L’un des premiers a allumé la mèche se nomme Périco Legasse, le 23 août. Et quand un chroniqueur gastronomique, né dans une famille bourgeoise basque, donne son avis sur cette allocation :  » dans certaines familles, on attend cette prime pour acheter tout sauf des fournitures scolaires « . La machine médiatique est lancée. Éditorialistes, chroniqueurs, journalistes, pour la plupart très aisés, délivrent tour à tour des grandes leçons sur la gestion financière, d’une aide dont profitent chaque année près de 5 millions d’enfants.
Dimanche 29 août, c’est notre Ministre de l’éducation nationale, Jean-Michel Blanquer, qui a même poussé la bêtise un peu plus loin. “On sait bien, si on regarde les choses en face, que parfois il y a des achats d’écrans plats plus importants au mois de septembre qu’à d’autres moments”, a-t’il déclaré sur France 3.
Il l’assure, des études sont faites en ce sens ! Il y a des preuves ! Mais quand Rémi Buisine, journaliste chez Brut, lui demande ses sources, Jean-Michel Blanquer se perd, botte en touche. Aucun chiffre, aucune trace d’une explosion de ventes d’écrans plats en cette rentrée de septembre. Et comme l’Olympique de Marseille joue bien, même Mohamed Henni n’a aucune raison de rechercher une nouvelle télévision.
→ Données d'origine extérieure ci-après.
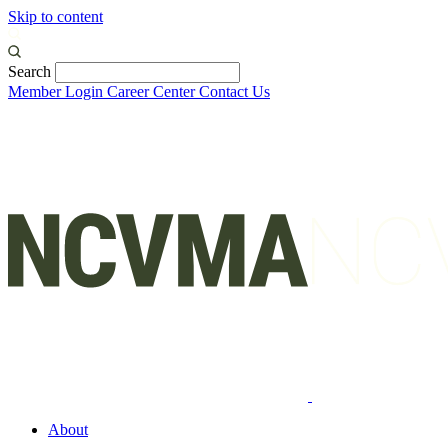
Skip to content
Search
Member Login
Career Center
Contact Us
About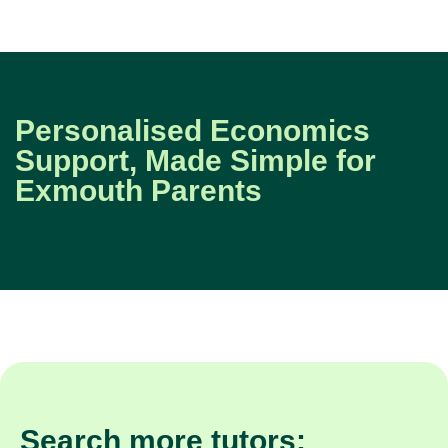
Personalised Economics
Support, Made Simple for
Exmouth Parents
Search more tutors: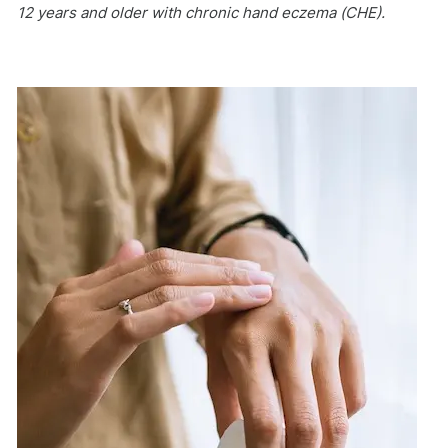
12 years and older with chronic hand eczema (CHE).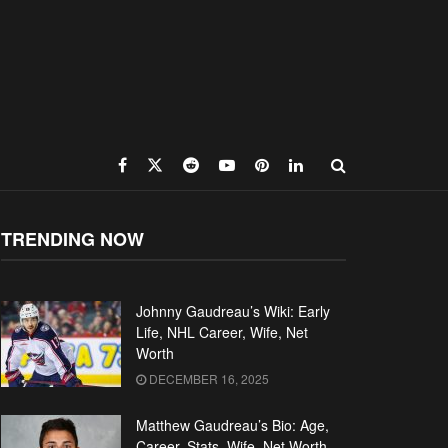
TRENDING NOW
Johnny Gaudreau’s Wiki: Early
Life, NHL Career, Wife, Net
Worth
DECEMBER 16, 2025
Matthew Gaudreau’s Bio: Age,
Career, Stats, Wife, Net Worth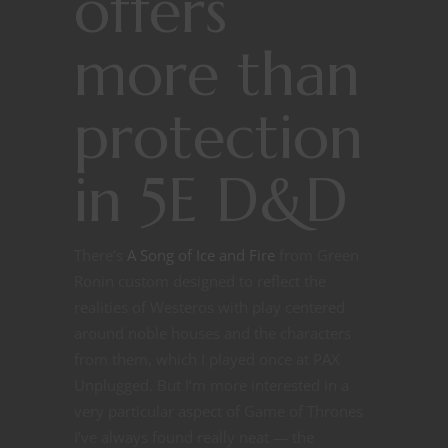
offers
more than
protection
in 5E D&D
There’s
A Song of Ice and Fire
from Green
Ronin custom designed to reflect the
realities of Westeros with play centered
around noble houses and the characters
from them, which I played once at PAX
Unplugged. But I’m more interested in a
very particular aspect of Game of Thrones
I’ve always found really neat — the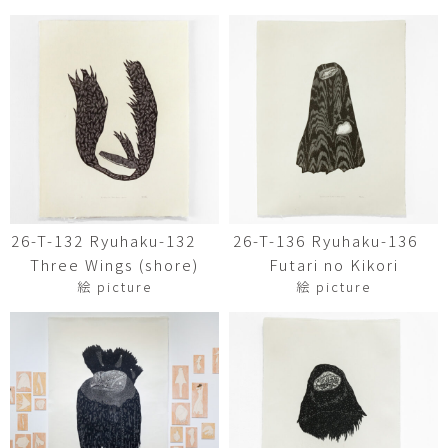
26-T-132 Ryuhaku-132
26-T-136 Ryuhaku-136
Three Wings (shore)
Futari no Kikori
絵 picture
絵 picture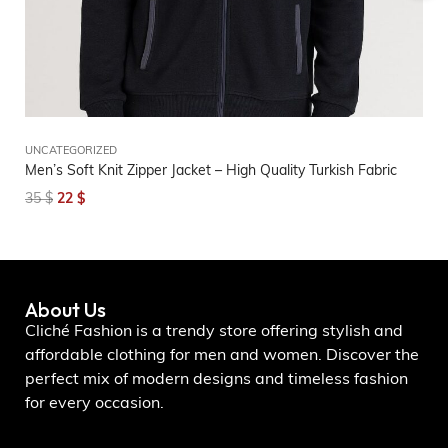
UNCATEGORIZED
UN
Men’s Soft Knit Zipper Jacket – High Quality Turkish Fabric
Wo
Co
35
$
22
$
2
About Us
Cliché Fashion is a trendy store offering stylish and
affordable clothing for men and women. Discover the
perfect mix of modern designs and timeless fashion
for every occasion.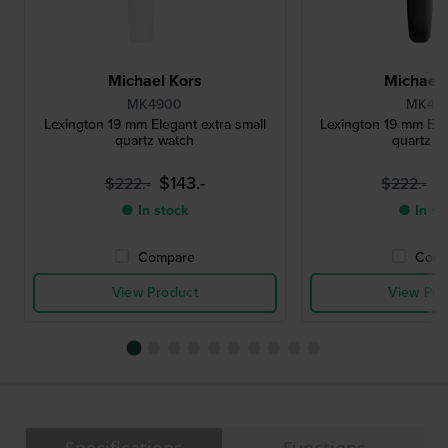
Michael Kors
Michael 
MK4900
MK49
Lexington 19 mm Elegant extra small
Lexington 19 mm Eleg
quartz watch
quartz w
$143.-
$
$222.-
$222.-
● In stock
● In st
Compare
Comp
View Product
View Pro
A l’inverse, il existe des études concrètes sur l’utilisation de cette allocation. En 2014, une étude menée par la CAF a montré que “la quasi-totalité (99 %) des bénéficiaires de l’ARS a acheté des fournitures scolaires et 95 % des vêtements”.  Taper sur la précarité des familles françaises n’est pas nouveau, mais lorsque le débat est porté par un ministre de l’Éducation, en pleine rentrée scolaire perturbée par une crise sanitaire persistante, le malaise est pesant.